According to the SEC, Sourlis, an attorney, issued a single letter to Greenstone finding that certain shares met the requirements of Rule 144. Specifically, in the letter dated January 11, 2006, Soulis addressed the issuance of shares in exchange for certain convertible promissory notes. The letter specified that the notes had been issued by Greenstone’s predecessor shell corporation to some of its non-affiliate vendors and later assigned to Greenstone investors. As the court described:
Sourlis stated that no consideration was received by the company or by the vendors (referred to by Sourlis as “Original Note Holders”) in connection with the assignment, and that no commissions were paid in connection with the assignment. Sourlis stated that she had been told by the vendors that the original convertible notes had been held for at least two years prior to the assignment and that none of the vendors were “affiliates” of the company under Rule 144.
Sourlis concluded that the shares could be issued without a legend.
The letter was delivered to Corporate Stock Transfer, Inc. (“CST”), the transfer agent for Greenstone. As a result, CST issued six million shares of Greenstone without restrictive legends.
The court, however, found that the letter contained incorrect information.
The convertible notes described by Sourlis did not even exist. Therefore, Sourlis's statement that she was informed by the vendors that they had held the notes for at least two years was necessarily false. Likewise, Sourlis's other statements—that the company had informed her that the notes were issued to various vendors; that the notes had been assigned to the four entities; and that no consideration was received by the company or vendors in the assignment for the notes—were also false.
Pursuant to Section 5 of the 1933 Act, shares cannot be sold unless registered with the SEC or offered pursuant to an applicable exemption. A Section 5 violation requires the SEC to show that (1) the defendant made direct or indirect offers to sell securities; (2) the offered securities were not effectively registered; and (3) interstate means were employed to facilitate the offers or sales of the securities in question. To establish involvement in the offering, a person not directly engaged in the transfer of the title of a security can be held liable if she has “engaged in steps necessary to the distribution of [unregistered] security issues.” The behavior must be more than di minimis to meet a “but for” standard with respect to the transaction.

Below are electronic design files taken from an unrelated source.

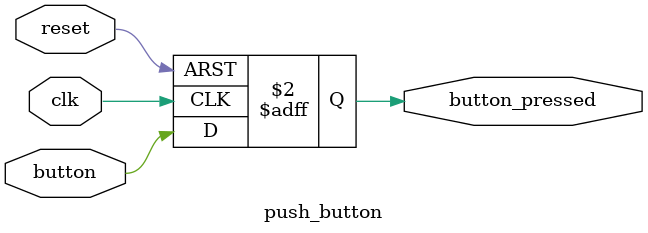
<source format=v>
module push_button ( 
input clk, input reset, input button,  
output reg button_pressed  
); 
always @(posedge clk or posedge reset) begin  
if (reset) button_pressed <= 0; 
else button_pressed <= button;  
end  
endmodule

</source>
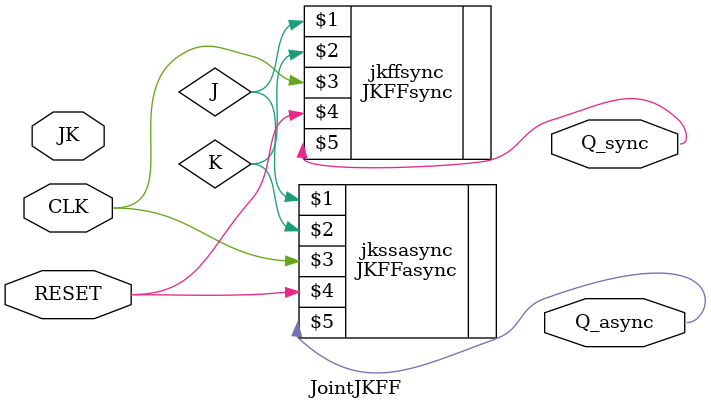
<source format=v>
`timescale 1ns / 1ps


module JointJKFF(JK, CLK, RESET, Q_sync, Q_async);
input [1:0] JK;
input CLK;
input RESET;
output Q_sync;
output Q_async;

JKFFsync jkffsync(J,K, CLK, RESET, Q_sync);
JKFFasync jkssasync(J,K, CLK, RESET, Q_async);

endmodule

</source>
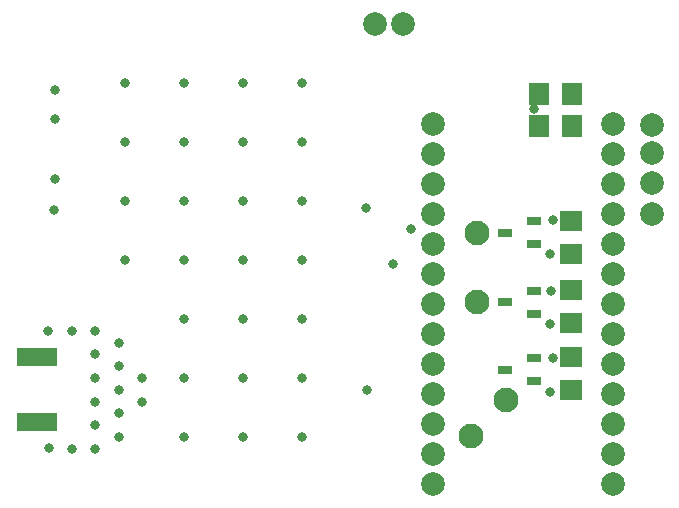
<source format=gbr>
G04*
G04 #@! TF.GenerationSoftware,Altium Limited,Altium Designer,25.5.2 (35)*
G04*
G04 Layer_Color=16711935*
%FSLAX44Y44*%
%MOMM*%
G71*
G04*
G04 #@! TF.SameCoordinates,A7D09D84-BF10-4A22-89B3-4961FFB17041*
G04*
G04*
G04 #@! TF.FilePolarity,Negative*
G04*
G01*
G75*
%ADD24R,3.5000X1.6000*%
%ADD33C,2.0000*%
%ADD34C,0.8000*%
%ADD45R,1.8998X1.7002*%
G04:AMPARAMS|DCode=46|XSize=0.73mm|YSize=1.25mm|CornerRadius=0.113mm|HoleSize=0mm|Usage=FLASHONLY|Rotation=270.000|XOffset=0mm|YOffset=0mm|HoleType=Round|Shape=RoundedRectangle|*
%AMROUNDEDRECTD46*
21,1,0.7300,1.0240,0,0,270.0*
21,1,0.5040,1.2500,0,0,270.0*
1,1,0.2260,-0.5120,-0.2520*
1,1,0.2260,-0.5120,0.2520*
1,1,0.2260,0.5120,0.2520*
1,1,0.2260,0.5120,-0.2520*
%
%ADD46ROUNDEDRECTD46*%
%ADD47R,1.7002X1.8998*%
%ADD48C,2.1000*%
D24*
X600Y118124D02*
D03*
Y62724D02*
D03*
D33*
X336280Y238760D02*
D03*
X488680Y137160D02*
D03*
X336280Y264160D02*
D03*
Y162560D02*
D03*
X311000Y400000D02*
D03*
X336280Y314960D02*
D03*
Y187960D02*
D03*
Y60960D02*
D03*
X488647Y10160D02*
D03*
X521000Y314000D02*
D03*
X488680Y86360D02*
D03*
Y111760D02*
D03*
X287000Y400000D02*
D03*
X336280Y289560D02*
D03*
Y213360D02*
D03*
Y35560D02*
D03*
Y10160D02*
D03*
Y137160D02*
D03*
X488680Y264160D02*
D03*
Y238760D02*
D03*
Y213360D02*
D03*
Y35560D02*
D03*
X336280Y86360D02*
D03*
X488680Y187960D02*
D03*
Y60960D02*
D03*
X336280Y111760D02*
D03*
X488680Y162560D02*
D03*
X521016Y290378D02*
D03*
Y264724D02*
D03*
Y239070D02*
D03*
X488680Y314960D02*
D03*
Y289560D02*
D03*
D34*
X280000Y90000D02*
D03*
X225000Y300000D02*
D03*
Y50000D02*
D03*
X175000D02*
D03*
X125000D02*
D03*
X75000Y300000D02*
D03*
X125000D02*
D03*
X175000D02*
D03*
X75000Y200000D02*
D03*
X125000D02*
D03*
X175000D02*
D03*
X225000D02*
D03*
X125000Y250000D02*
D03*
X279400Y243840D02*
D03*
X15985Y318874D02*
D03*
X16256Y268478D02*
D03*
X175000Y150000D02*
D03*
Y350000D02*
D03*
X125000D02*
D03*
X75000D02*
D03*
X175000Y250000D02*
D03*
X75000D02*
D03*
X30000Y40000D02*
D03*
X10000Y140000D02*
D03*
X30000D02*
D03*
X90000Y100000D02*
D03*
Y80000D02*
D03*
X70000Y50000D02*
D03*
Y70000D02*
D03*
Y90000D02*
D03*
Y130000D02*
D03*
Y110000D02*
D03*
X50000Y140000D02*
D03*
Y120000D02*
D03*
Y100000D02*
D03*
Y80000D02*
D03*
Y60000D02*
D03*
Y40000D02*
D03*
X317000Y226000D02*
D03*
X435210Y146000D02*
D03*
Y88000D02*
D03*
X11000Y41000D02*
D03*
X435210Y205000D02*
D03*
X125000Y100000D02*
D03*
X225000Y350000D02*
D03*
Y250000D02*
D03*
X175000Y100000D02*
D03*
X225000D02*
D03*
X125000Y150000D02*
D03*
X225000D02*
D03*
X16002Y344170D02*
D03*
X302006Y196596D02*
D03*
X15494Y242316D02*
D03*
X421640Y327660D02*
D03*
X437417Y234000D02*
D03*
X437210Y117000D02*
D03*
X436210Y174000D02*
D03*
D45*
X452971Y89545D02*
D03*
X453060Y146152D02*
D03*
X453210Y205301D02*
D03*
X453060Y174150D02*
D03*
X452971Y117543D02*
D03*
X453210Y233300D02*
D03*
D46*
X421410Y213500D02*
D03*
Y154500D02*
D03*
Y97500D02*
D03*
X397010Y223000D02*
D03*
X421410Y232500D02*
D03*
X397010Y107000D02*
D03*
X421410Y116500D02*
D03*
X397010Y164000D02*
D03*
X421410Y173500D02*
D03*
D47*
X453448Y340360D02*
D03*
X425450D02*
D03*
X425392Y313690D02*
D03*
X453390D02*
D03*
D48*
X368300Y50800D02*
D03*
X373210Y164000D02*
D03*
X373210Y223000D02*
D03*
X398000Y81000D02*
D03*
M02*

</source>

At the time of the Greenstone sales at issue, Rule 144 provided for a limited exemption from registration “if the securities were issued privately, solely in exchange for restricted securities of the same company, [and] if the restricted securities were more than two years old.”
The court found sufficient involvement by Sourlis in the offering. “CST required a legal opinion letter providing the authority to issue the unregistered shares without a restrictive legend.” The shares “would not have issued the shares without Sourlis's letter.” Such evidence was “sufficient to hold an attorney liable under Section 5.” The alleged “lack of diligence on the transfer agent's part” was insufficient to “relieve Sourlis of liability.”
The primary materials for this case may be found on the DU Corporate Governance website.